PER CURIAM.   Victoria Webster appeals her conviction for possession of 500 grams of marijuana with intent to deliver, as a repeat offender.  She pled no contest to the charge.  Webster confessed at the scene to police that she had sold drugs.  At a pretrial suppression hearing, however, Webster sought to prove that police at the crime scene had ignored her request for a lawyer.  At that hearing, the trial court struck the testimony of defense witness Darryl Bunch, who stated he heard Webster ask the police for a lawyer.  The trial court struck Bunch’s testimony after he invoked the Fifth Amendment during cross-examination.  The trial court found that Webster had asked for a lawyer but that the police had not heard her request.  On appeal, Webster argues that the trial court wrongly struck Bunch’s testimony and that his testimony required suppression of her confession.  We reject Webster’s arguments and affirm her conviction.   

Police interrogators must immediately stop all questioning if a suspect asks for a lawyer.  See Edwards v. Arizona, 451 U.S. 477, 484-85 (1981).  We uphold all trial court findings on historical facts unless clearly erroneous.  See State v.
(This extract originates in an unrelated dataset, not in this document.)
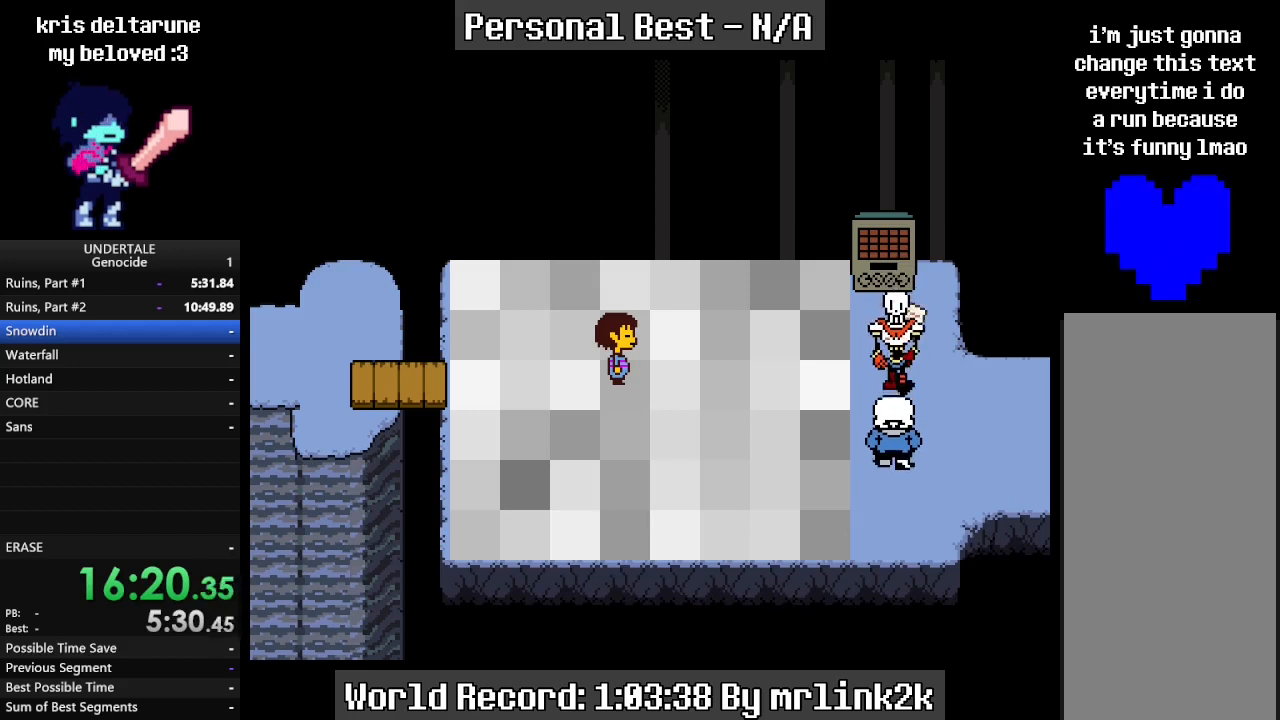
{"keys": ["right", "shift_r"], "events": [[67, "return", "down"], [167, "right", "down"], [367, "return", "up"], [367, "shift_r", "down"]]}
Turner, 136 Wis.2d 333, 343-44, 401 N.W.2d 827, 832 (1987).  If a witness gives some testimony and then invokes the Fifth Amendment on the witness stand, trial courts have discretion to strike all of the witness’s testimony up to that point.  See State v. Robinson, 145 Wis.2d 273, 285-86, 426 N.W.2d 606, 612 (Ct. App. 1988).  Trial courts should use this power with care, however, and under appropriate circumstances, they may strike only part or even none of that witness’s testimony.  See State v. Monsoor, 56 Wis.2d 689, 699-702, 203 N.W.2d 20, 25-27 (1973); see also Lawson v. Murray, 837 F.2d 653, 656 (4th Cir. 1988). 

Here, we agree with the State that the trial court committed only a harmless error if it wrongly struck Bunch’s testimony.  Trial court error is harmless if a defendant’s substantial rights are not affected.  See State v. Kourtidias, 206 Wis.2d 574, 586, 557 N.W.2d 858, 863 (Ct. App. 1996).  Here, two other witnesses and Webster herself testified that Webster asked for a lawyer.  The trial court found that Webster had asked for a lawyer but that the police never heard her request.  The trial court found that Webster may have made her request to a lay person, not the police, and that the police were too busy at the crime scene to notice her request.  Bunch offered nothing to refute this finding.  Bunch testified in harmony with other defense witnesses that he heard Webster ask for a lawyer.  Bunch never testified, however, that he saw the police demonstrate awareness of her request or respond to it in any way.  The lack of police awareness was the linchpin of the trial court’s refusal to suppress her confession.  As a result, Webster’s claim for suppression of the confession would have been no stronger had Bunch’s testimony not been stricken. 

By the Court.—Judgment affirmed.

This opinion will not be published.  See Rule 809.23(1)(b)5, Stats.